LA HAYE / BAMAKO / OUAGADOUGOU / NIAMEY — Le cordon ombilical entre la justice internationale et le Sahel est définitivement rompu. L’Assemblée des États parties de la Cour pénale internationale (CPI) a exprimé sa « profonde préoccupation » après la notification officielle du retrait coordonné des trois membres de l’Alliance des États du Sahel (AES). Ce départ en bloc du Mali, du Burkina Faso et du Niger ne représente pas seulement une perte comptable pour le Statut de Rome ; il marque une rupture idéologique majeure qui fragilise la doctrine même d’une justice pénale universelle.
Le procès de la « justice sélective »
Pour les régimes militaires de l’AES, ce désengagement n’est pas une simple formalité technique, c’est un acte de souveraineté politique. En dénonçant un tribunal perçu comme un « instrument géopolitique au service de puissances occidentales », Bamako, Ouagadougou et Niamey réactivent une critique historique du continent africain envers La Haye : celle d’une justice à double vitesse, focalisée sur le Sud tout en s’abstenant d’inquiéter les dirigeants des grandes puissances mondiales.
Ce divorce s’inscrit dans la continuité de leur sortie de la CEDEAO et de la dénonciation des accords de défense avec les partenaires occidentaux. En s’affranchissant de la tutelle juridique de la CPI, l’AES entend refermer la porte aux enquêtes internationales sur les théâtres d’opérations antiterroristes intérieurs, revendiquant le monopole de la violence légitime et de la justice pénale sur leurs territoires respectifs.
Le spectre d’une impunité systémique au Sahel
Du côté de La Haye, le ton est aux antipodes. Les magistrats et diplomates de la Cour redoutent que cette désaffection collective ne crée un « trou noir juridique » dans une région déjà en proie à des conflits de haute intensité et à de graves allégations de violations des droits humains.

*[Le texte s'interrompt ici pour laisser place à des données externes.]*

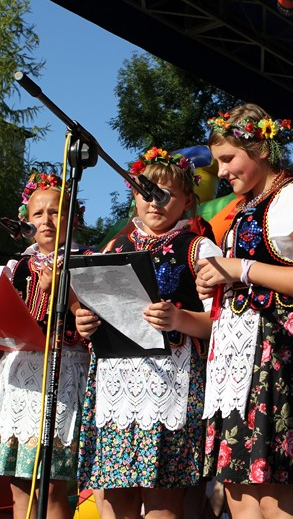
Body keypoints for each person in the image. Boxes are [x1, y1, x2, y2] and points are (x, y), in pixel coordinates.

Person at [196, 103, 293, 519]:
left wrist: (241, 269)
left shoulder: (292, 196)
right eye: (218, 162)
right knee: (239, 490)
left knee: (276, 495)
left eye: (228, 159)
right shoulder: (245, 207)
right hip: (238, 359)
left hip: (279, 353)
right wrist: (219, 280)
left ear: (260, 148)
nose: (222, 172)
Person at [74, 147, 221, 519]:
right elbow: (94, 307)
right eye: (146, 192)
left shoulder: (199, 248)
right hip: (115, 383)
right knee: (115, 497)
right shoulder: (113, 246)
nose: (154, 201)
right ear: (134, 196)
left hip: (169, 383)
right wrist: (85, 321)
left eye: (166, 194)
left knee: (162, 499)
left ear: (188, 201)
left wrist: (179, 319)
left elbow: (219, 322)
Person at [0, 172, 90, 519]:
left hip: (64, 372)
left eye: (56, 212)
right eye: (38, 213)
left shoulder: (86, 260)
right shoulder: (16, 265)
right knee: (19, 484)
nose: (46, 220)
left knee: (51, 485)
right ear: (26, 220)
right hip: (19, 375)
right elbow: (3, 327)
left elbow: (96, 323)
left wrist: (66, 293)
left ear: (72, 218)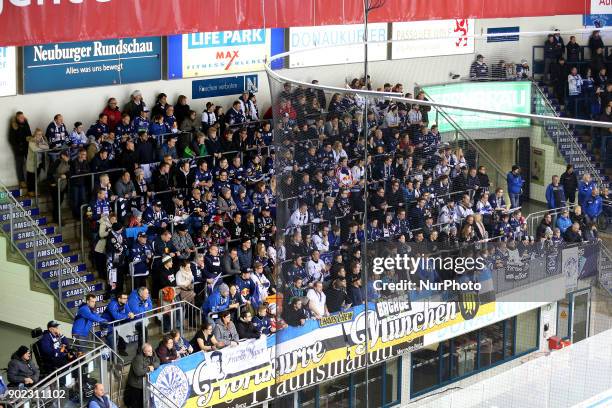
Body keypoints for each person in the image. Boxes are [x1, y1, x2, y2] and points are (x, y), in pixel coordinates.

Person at [124, 343, 159, 408]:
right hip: (136, 385)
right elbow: (138, 372)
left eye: (151, 350)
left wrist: (153, 366)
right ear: (144, 351)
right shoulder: (138, 358)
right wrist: (149, 368)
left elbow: (158, 362)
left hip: (145, 384)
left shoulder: (152, 354)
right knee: (136, 404)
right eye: (148, 351)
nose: (151, 352)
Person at [101, 292, 135, 356]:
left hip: (115, 324)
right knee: (112, 341)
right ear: (119, 299)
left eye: (126, 298)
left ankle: (120, 351)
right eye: (124, 298)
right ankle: (112, 359)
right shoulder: (112, 304)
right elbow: (116, 317)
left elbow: (129, 312)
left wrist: (130, 314)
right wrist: (128, 315)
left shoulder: (125, 303)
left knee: (122, 333)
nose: (126, 300)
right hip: (106, 324)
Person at [8, 111, 32, 188]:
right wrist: (17, 147)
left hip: (27, 147)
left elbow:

L’affaiblissement des mécanismes multilatéraux comporte des risques majeurs, à commencer par l’absence de recours pour les victimes civiles. En se privant de la compétence subsidiaire de la CPI, les populations locales perdent un tribunal de dernier ressort en cas de défaillance ou de partialité des systèmes judiciaires nationaux. De plus, ce départ coordonné crée un précédent politique lourd, susceptible d’inciter d’autres capitales africaines ou du Sud global, sous pression judiciaire internationale, à franchir le pas de la dénonciation des traités.

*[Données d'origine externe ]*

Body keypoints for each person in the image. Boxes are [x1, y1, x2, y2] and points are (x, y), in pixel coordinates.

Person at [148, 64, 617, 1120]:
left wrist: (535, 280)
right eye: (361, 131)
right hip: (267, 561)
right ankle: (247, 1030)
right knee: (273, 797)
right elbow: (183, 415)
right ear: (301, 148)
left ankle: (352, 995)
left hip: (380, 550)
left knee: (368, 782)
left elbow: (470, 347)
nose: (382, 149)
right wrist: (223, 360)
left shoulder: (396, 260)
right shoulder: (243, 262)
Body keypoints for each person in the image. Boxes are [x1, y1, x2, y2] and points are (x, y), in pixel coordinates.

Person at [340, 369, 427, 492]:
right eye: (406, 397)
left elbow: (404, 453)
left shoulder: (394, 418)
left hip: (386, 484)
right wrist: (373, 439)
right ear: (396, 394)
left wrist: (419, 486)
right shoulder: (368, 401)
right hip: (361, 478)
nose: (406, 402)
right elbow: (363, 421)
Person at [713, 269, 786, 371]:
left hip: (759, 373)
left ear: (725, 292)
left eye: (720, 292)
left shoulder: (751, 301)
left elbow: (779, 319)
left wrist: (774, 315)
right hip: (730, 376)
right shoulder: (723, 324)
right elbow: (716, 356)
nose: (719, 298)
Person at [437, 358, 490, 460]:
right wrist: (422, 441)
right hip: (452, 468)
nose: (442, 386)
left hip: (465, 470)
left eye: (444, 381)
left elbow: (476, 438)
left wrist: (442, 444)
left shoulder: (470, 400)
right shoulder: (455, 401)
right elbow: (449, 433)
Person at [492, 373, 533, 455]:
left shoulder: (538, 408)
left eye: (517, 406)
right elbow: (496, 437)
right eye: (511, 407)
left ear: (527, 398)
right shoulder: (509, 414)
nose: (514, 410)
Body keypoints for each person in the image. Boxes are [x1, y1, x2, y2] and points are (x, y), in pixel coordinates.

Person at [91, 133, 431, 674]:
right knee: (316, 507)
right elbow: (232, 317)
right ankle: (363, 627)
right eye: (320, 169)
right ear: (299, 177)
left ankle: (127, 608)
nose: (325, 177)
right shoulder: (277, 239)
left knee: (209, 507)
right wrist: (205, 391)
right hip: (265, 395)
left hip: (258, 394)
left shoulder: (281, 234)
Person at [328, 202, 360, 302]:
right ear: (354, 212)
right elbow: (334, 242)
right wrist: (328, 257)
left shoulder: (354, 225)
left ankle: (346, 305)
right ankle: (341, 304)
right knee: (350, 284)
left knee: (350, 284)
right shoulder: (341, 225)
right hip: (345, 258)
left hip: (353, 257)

Le paradoxe des 125 États membres
Ce bras de fer met en exergue l’asymétrie structurelle de la CPI. Si l’institution revendique 125 États parties, son universalité reste amputée par l’absence notable des hyperpuissances de la scène internationale. Ni les États-Unis, ni la Chine, ni la Russie, ni l’Inde n’ont soumis leur souveraineté au verdict de La Haye, offrant un argument rhétorique puissant aux régimes de l’AES pour dénoncer un ordre juridique international asymétrique.
Vers un monde multipolaire de la justice ?
L’onde de choc de cette triple défection dépasse largement les frontières du Sahel. Elle illustre la fragmentation accélérée d’un ordre international post-Guerre froide fondé sur le multilatéralisme et le droit d’ingérence humanitaire.
En se retirant de la CPI, le bloc sahélien valide une transition vers un modèle de souveraineté absolue où les rapports de force géopolitiques priment sur les engagements multilatéraux. Face à ce basculement, la Cour de La Haye se retrouve face à un défi existentiel : démontrer qu’elle est autre chose que le bras judiciaire de l’Occident, sous peine de voir son influence s’étioler irrémédiablement dans le reste du monde en développement.